- _What is needed_
All entries need to be written out verbatim, with pictures omitted.

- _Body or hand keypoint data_
════

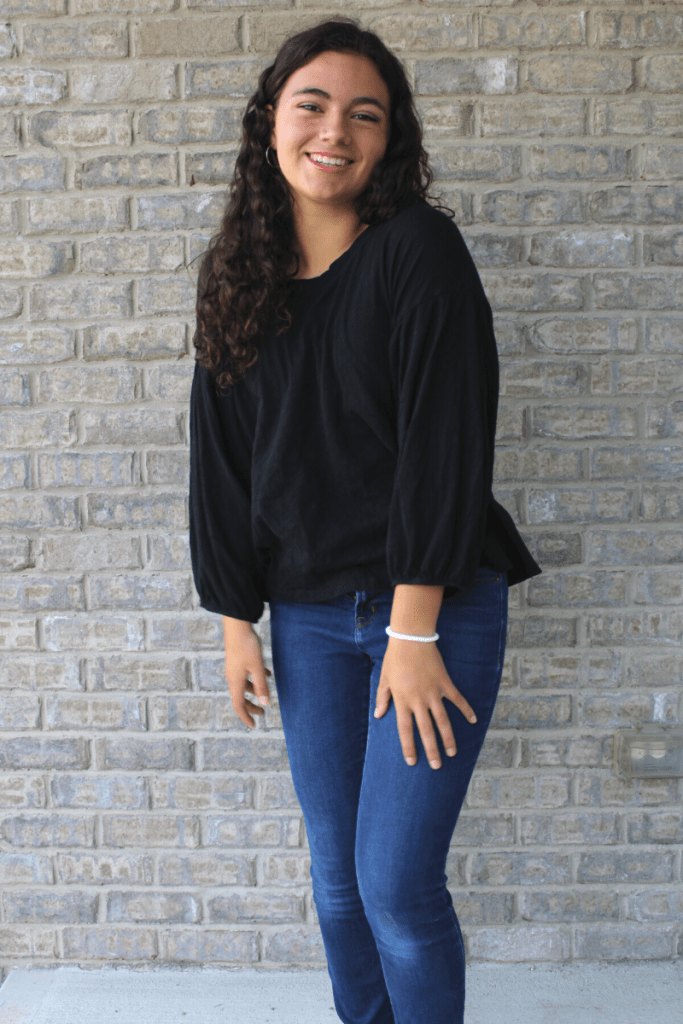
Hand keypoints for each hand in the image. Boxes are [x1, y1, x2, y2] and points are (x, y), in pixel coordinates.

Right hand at [223, 617, 271, 727]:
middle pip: (240, 697)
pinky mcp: (238, 660)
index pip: (238, 705)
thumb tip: (265, 703)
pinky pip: (246, 674)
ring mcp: (234, 668)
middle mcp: (232, 677)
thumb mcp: (257, 667)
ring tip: (266, 693)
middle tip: (263, 712)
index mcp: (235, 681)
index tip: (254, 725)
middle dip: (251, 706)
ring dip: (254, 691)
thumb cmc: (247, 646)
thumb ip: (261, 685)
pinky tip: (267, 674)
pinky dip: (255, 678)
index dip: (246, 717)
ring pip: (244, 685)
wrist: (237, 626)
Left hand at [374, 638, 476, 768]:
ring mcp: (433, 693)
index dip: (409, 747)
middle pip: (426, 731)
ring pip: (442, 721)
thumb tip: (379, 714)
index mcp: (403, 701)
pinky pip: (457, 700)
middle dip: (432, 750)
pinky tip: (473, 721)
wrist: (411, 639)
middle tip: (436, 766)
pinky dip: (466, 710)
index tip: (412, 762)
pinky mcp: (445, 683)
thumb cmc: (395, 659)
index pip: (405, 731)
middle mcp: (418, 701)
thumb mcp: (384, 679)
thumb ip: (383, 698)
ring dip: (448, 738)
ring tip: (452, 753)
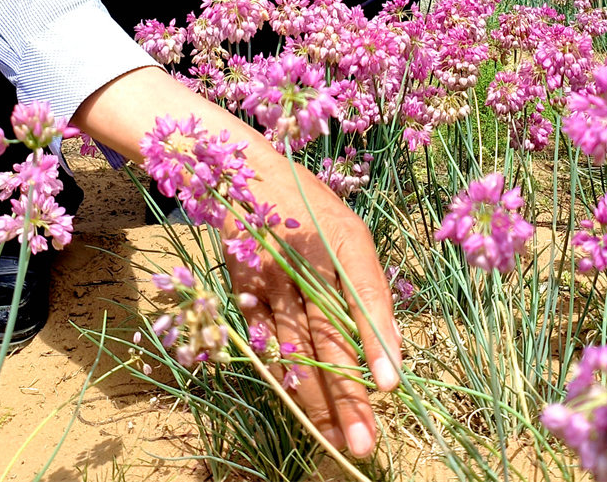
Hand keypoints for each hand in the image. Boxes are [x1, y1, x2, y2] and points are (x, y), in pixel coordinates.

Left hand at [72, 67, 401, 458]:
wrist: (218, 162)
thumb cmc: (284, 190)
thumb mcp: (335, 236)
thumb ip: (362, 291)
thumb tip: (381, 348)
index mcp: (349, 251)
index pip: (369, 312)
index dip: (380, 350)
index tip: (389, 390)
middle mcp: (320, 271)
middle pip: (339, 341)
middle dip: (352, 394)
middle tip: (363, 445)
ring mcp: (285, 282)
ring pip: (307, 349)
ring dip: (321, 394)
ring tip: (337, 438)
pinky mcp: (251, 289)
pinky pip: (271, 336)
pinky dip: (284, 369)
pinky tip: (301, 405)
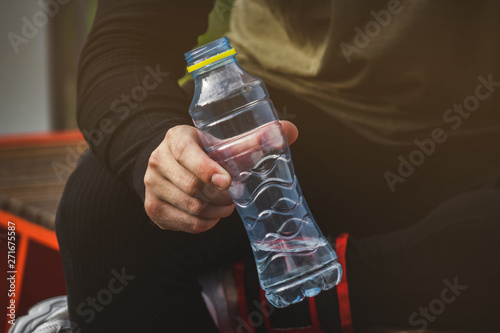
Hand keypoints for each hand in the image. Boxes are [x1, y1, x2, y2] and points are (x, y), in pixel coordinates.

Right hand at [144, 121, 297, 232]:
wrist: (174, 164)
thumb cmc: (206, 153)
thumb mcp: (224, 143)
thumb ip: (255, 139)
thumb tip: (291, 130)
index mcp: (176, 138)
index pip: (188, 154)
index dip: (208, 169)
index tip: (228, 182)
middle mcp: (158, 160)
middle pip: (193, 187)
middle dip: (220, 196)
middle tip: (234, 196)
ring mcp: (151, 186)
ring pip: (190, 207)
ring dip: (215, 211)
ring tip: (226, 205)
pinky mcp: (152, 207)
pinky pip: (185, 223)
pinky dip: (204, 223)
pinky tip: (212, 214)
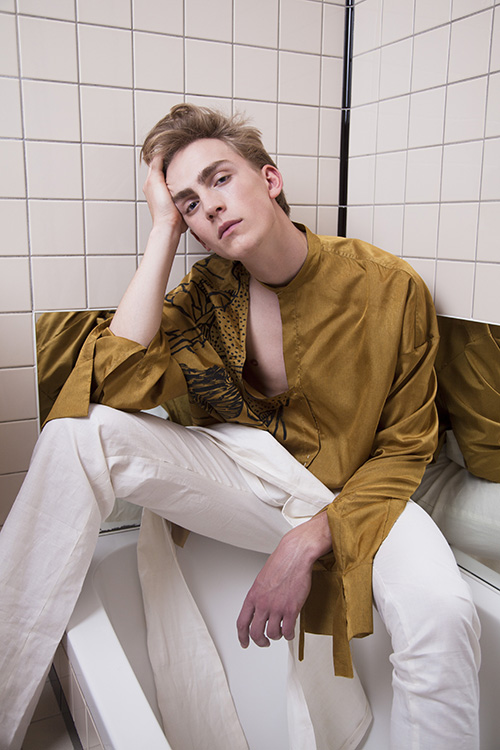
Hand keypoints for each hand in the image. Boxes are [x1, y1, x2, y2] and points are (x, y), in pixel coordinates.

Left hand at [143, 154, 186, 235]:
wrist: (170, 226)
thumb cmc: (162, 208)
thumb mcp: (155, 182)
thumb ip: (156, 166)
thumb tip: (159, 152)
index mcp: (150, 181)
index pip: (157, 161)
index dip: (165, 153)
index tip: (174, 146)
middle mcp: (157, 186)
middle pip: (165, 168)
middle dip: (173, 161)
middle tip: (182, 153)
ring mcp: (166, 193)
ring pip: (172, 176)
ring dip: (178, 170)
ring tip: (187, 163)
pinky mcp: (175, 198)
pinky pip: (179, 184)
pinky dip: (182, 180)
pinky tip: (188, 178)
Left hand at [236, 512, 331, 647]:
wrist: (295, 556)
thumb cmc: (281, 563)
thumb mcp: (262, 580)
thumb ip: (259, 596)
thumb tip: (260, 608)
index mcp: (253, 596)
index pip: (242, 622)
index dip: (242, 636)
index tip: (245, 642)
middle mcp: (262, 604)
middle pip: (255, 633)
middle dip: (260, 641)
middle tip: (264, 642)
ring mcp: (276, 607)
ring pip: (273, 634)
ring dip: (277, 636)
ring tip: (281, 632)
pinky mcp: (291, 609)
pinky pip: (288, 631)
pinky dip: (289, 635)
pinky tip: (290, 631)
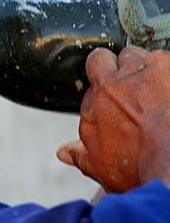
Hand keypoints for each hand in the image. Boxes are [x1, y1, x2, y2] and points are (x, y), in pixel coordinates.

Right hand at [57, 47, 169, 192]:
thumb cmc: (139, 168)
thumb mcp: (103, 169)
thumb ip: (81, 156)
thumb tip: (63, 152)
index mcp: (92, 111)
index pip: (90, 94)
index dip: (103, 100)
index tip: (115, 111)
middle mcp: (107, 87)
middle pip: (98, 60)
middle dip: (108, 65)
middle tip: (124, 80)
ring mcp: (134, 71)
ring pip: (131, 53)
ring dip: (139, 65)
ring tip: (154, 83)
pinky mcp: (160, 63)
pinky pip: (159, 57)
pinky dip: (165, 69)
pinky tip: (169, 83)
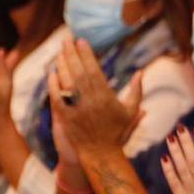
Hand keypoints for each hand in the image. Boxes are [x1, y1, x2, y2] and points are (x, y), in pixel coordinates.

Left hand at [49, 38, 140, 153]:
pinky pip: (56, 96)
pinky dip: (53, 84)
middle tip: (66, 39)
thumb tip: (141, 72)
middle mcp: (89, 100)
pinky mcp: (64, 116)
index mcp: (105, 96)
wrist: (100, 154)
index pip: (92, 69)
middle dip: (71, 53)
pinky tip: (52, 73)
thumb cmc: (117, 133)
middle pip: (77, 70)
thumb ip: (137, 91)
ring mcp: (75, 108)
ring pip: (66, 80)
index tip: (81, 41)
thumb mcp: (130, 111)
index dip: (86, 54)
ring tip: (60, 52)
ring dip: (62, 64)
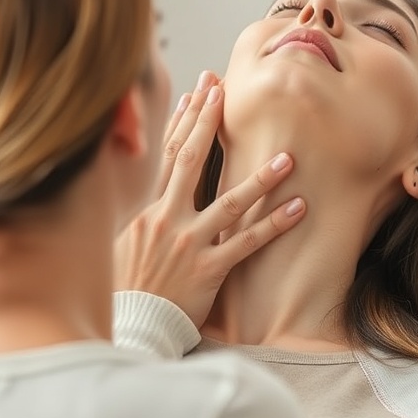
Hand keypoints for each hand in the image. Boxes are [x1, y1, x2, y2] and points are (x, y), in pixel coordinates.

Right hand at [115, 71, 305, 327]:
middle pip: (191, 161)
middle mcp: (167, 220)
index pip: (168, 157)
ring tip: (288, 157)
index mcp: (146, 212)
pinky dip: (274, 225)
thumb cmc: (126, 292)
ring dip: (260, 178)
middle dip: (208, 122)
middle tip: (225, 90)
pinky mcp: (209, 270)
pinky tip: (298, 207)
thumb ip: (136, 220)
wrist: (131, 328)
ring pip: (229, 202)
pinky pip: (247, 243)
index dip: (184, 123)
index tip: (197, 94)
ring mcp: (189, 243)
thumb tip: (145, 201)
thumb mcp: (120, 247)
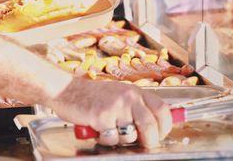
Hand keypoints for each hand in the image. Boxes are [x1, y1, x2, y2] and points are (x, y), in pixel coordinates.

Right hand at [49, 78, 171, 147]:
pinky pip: (111, 138)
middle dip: (149, 140)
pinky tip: (98, 129)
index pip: (162, 110)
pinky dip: (105, 139)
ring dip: (121, 139)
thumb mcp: (119, 94)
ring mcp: (115, 106)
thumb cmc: (93, 95)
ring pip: (130, 135)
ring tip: (110, 130)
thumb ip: (136, 107)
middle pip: (151, 126)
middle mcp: (128, 97)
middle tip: (142, 143)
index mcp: (135, 92)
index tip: (159, 134)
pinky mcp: (101, 116)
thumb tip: (155, 126)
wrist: (67, 90)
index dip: (165, 126)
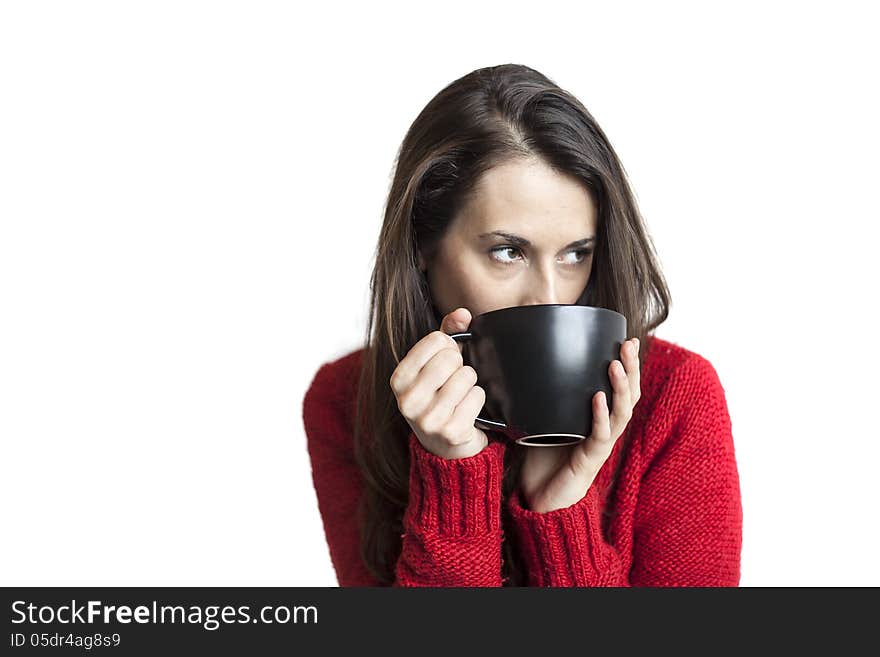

════

- _Solution for this task_
Hand keypoints for each hand in the image. Boxes are [x1, y1, x2, y2] and points are (x, y), in pixel coordinates.

Right hand at [223, 617, 271, 727]:
middle pip: (240, 697)
pinky mcp: (238, 660)
index pip: (238, 705)
thumb tip: (265, 703)
pinky pip: (246, 674)
ring mcp: (234, 668)
middle mcp: (232, 677)
thumb mcp: (257, 667)
ring tip: (266, 693)
middle tip: (263, 712)
index mcp: (235, 681)
index tip: (254, 725)
middle dip: (251, 706)
ring dip: (254, 691)
thumb cmc: (247, 646)
thumb ip: (261, 685)
pinky tip: (267, 674)
pinky dip: (255, 678)
index dip: (246, 717)
ring pip: (244, 685)
wrist: (237, 626)
Left hand at [374, 638, 476, 768]:
ring mcp: (433, 693)
index dip: (409, 747)
middle pip: (426, 731)
ring pip: (442, 721)
thumb tip: (379, 714)
index mcp: (403, 701)
pinky pip: (457, 700)
middle dip: (432, 750)
pinky tip: (473, 721)
wrist: (411, 639)
middle tip: (436, 766)
pinky dip: (466, 710)
index tip: (412, 762)
pinky mcp: (445, 683)
thumb cmc: (395, 659)
index pip: (405, 731)
middle mcp: (418, 701)
thumb mcp: (384, 679)
thumb ip: (383, 698)
ring dip: (448, 738)
ring tip: (452, 753)
Hand keypoints for each hand in the image. Boxes are [x1, y1, x2, y2] and points are (x, y), in pixel coordinates.

Left hand at [72, 67, 401, 458]:
wrist: (218, 162)
thumb cmc: (284, 190)
thumb mcp: (335, 236)
thumb ip: (362, 291)
thumb tip: (381, 348)
index mcp: (349, 251)
index pip: (369, 312)
index dip: (380, 350)
index tip: (389, 390)
middle mcp: (320, 271)
middle pip: (339, 341)
middle dip: (352, 394)
middle tip: (363, 445)
ring mcp: (285, 282)
ring pip: (307, 349)
ring dip: (321, 394)
ring tip: (337, 438)
pinky mcp: (251, 289)
pinky pip: (271, 336)
pinky dip: (284, 369)
pinky tip: (301, 405)
Hand keypoints for each hand in the image. Boxes are [x1, y1, x2, y2] and points are (x, y), in pixel coordinates.

Right hand at [144, 121, 297, 232]:
wrist: (174, 164)
thumb cmc: (206, 153)
thumb mcp: (224, 143)
thumb ip: (255, 139)
thumb tip: (291, 130)
index mcp: (176, 138)
index pip: (188, 154)
index dip: (208, 169)
index tip: (228, 182)
middle mcp: (158, 160)
middle pip: (193, 187)
middle dip: (220, 196)
middle tip: (234, 196)
ring mcp: (151, 186)
ring pip: (190, 207)
ring dip: (215, 211)
ring tip: (226, 205)
pinky mcp: (152, 207)
pinky pip: (185, 223)
pinky dip: (204, 223)
pinky tip: (212, 214)
Hand keypoints for each hand in the image. Boxes are [x1, y1, x2, y2] and points are (x, y), in pixel coordinates.

Left hand at [143, 154, 186, 235]:
wrist: (170, 226)
thumb cmc: (162, 208)
thumb mcp: (155, 182)
thumb ip: (156, 166)
thumb tip: (159, 152)
index mcp: (150, 181)
index pip: (157, 161)
index dip: (165, 153)
index tip: (174, 146)
middle mcp: (157, 186)
middle pip: (165, 168)
middle dip: (173, 161)
middle tip: (182, 153)
ring mcp: (166, 193)
ring pip: (172, 176)
ring dip: (178, 170)
ring tip: (187, 163)
pinky mcp: (175, 198)
pinky pip: (179, 184)
pinky dip: (182, 180)
pinky tip: (188, 178)
Left hand at [236, 512, 331, 647]:
wrist: (295, 556)
thumb cmc: (281, 563)
thumb mcp: (262, 580)
thumb ip: (259, 596)
thumb tip: (260, 608)
index mcp: (253, 596)
index pip: (242, 622)
index dip: (242, 636)
index tip: (245, 642)
middle mcp: (262, 604)
middle pip: (255, 633)
middle dip: (260, 641)
middle tip: (264, 642)
ring mcp: (276, 607)
ring pip: (273, 634)
ring dip: (277, 636)
ring tip: (281, 632)
pinky mcp: (291, 609)
pinky pip: (288, 631)
pinky dip: (289, 635)
pinky tip: (290, 631)
Hand keypoints for each hand in the image. Boxes are [x1, y1, x2, y2] and points are (x, y), in pixel coordinates.

Right hand at [57, 47, 169, 192]:
thumb cmc: (139, 168)
thumb mcp: (103, 169)
thumb ip: (81, 156)
thumb tip: (63, 152)
index mcp: (92, 111)
index pip: (90, 94)
index dip: (103, 100)
index tip: (115, 111)
middle mcp: (107, 87)
middle pip: (98, 60)
middle dip: (108, 65)
middle tip: (124, 80)
ring mcp: (134, 71)
ring pip: (131, 53)
ring dip: (139, 65)
ring tip: (154, 83)
pinky mcp: (160, 63)
pinky pip: (159, 57)
pinky dip: (165, 69)
pinky tip: (169, 83)
Hand keypoints for each hand in the image. Boxes are [x1, y1, x2, y2] and points are (x, y), in pixel coordinates.

Left hand at [49, 38, 140, 153]:
pinky pip: (56, 96)
pinky dip: (53, 84)
middle tip: (66, 39)
thumb tip: (141, 72)
middle mcp: (89, 100)
pinky mcp: (64, 116)
index mcp: (105, 96)
wrist: (100, 154)
index pip: (92, 69)
middle dip: (71, 53)
pinky tip: (52, 73)
thumb cmc: (117, 133)
middle pip: (77, 70)
thumb ip: (137, 91)
ring mcp: (75, 108)
ring pip: (66, 80)
index tip: (81, 41)
thumb mcp: (130, 111)
index dip: (86, 54)
ring tip: (60, 52)
ring dip: (62, 64)
Hand keypoints for each hand in the image. Boxes are [x1, y1, x2, y2] and points are (x, y), in pixel coordinates.

Right hand at [115, 71, 305, 327]:
middle pip: (191, 161)
middle mcp: (167, 220)
index pip: (168, 157)
ring tip: (288, 157)
index mcp: (146, 212)
pinky dip: (274, 225)
thumb cmc: (126, 292)
ring dip: (260, 178)
middle dip: (208, 122)
middle tip: (225, 90)
pinky mcp: (209, 270)
pinky tip: (298, 207)
thumb ip: (136, 220)
wrist: (131, 328)
ring pip: (229, 202)
pinky pip: (247, 243)
index dip: (184, 123)
index tip: (197, 94)
ring mcp: (189, 243)
thumb tip: (145, 201)
thumb mcp: (120, 247)
Hand keypoints for each hand in the image. Boxes are [x1, y1, x2, y2] and points are (x, y), in pixel coordinates.

Right hand at [49, 78, 171, 147]:
pinky pip: (111, 138)
middle dip: (149, 140)
pinky tip: (98, 129)
index pip: (162, 110)
pinky dip: (105, 139)
ring dip: (121, 139)
thumb mcp: (119, 94)
ring mcp: (115, 106)
thumb cmc: (93, 95)
ring pip: (130, 135)
ring tip: (110, 130)
thumb ip: (136, 107)
middle pip: (151, 126)
middle mcp: (128, 97)
middle tip: (142, 143)
index mcp: (135, 92)
index tip: (159, 134)
pinky mcp: (101, 116)
thumb tip: (155, 126)
wrist: (67, 90)
index dip: (165, 126)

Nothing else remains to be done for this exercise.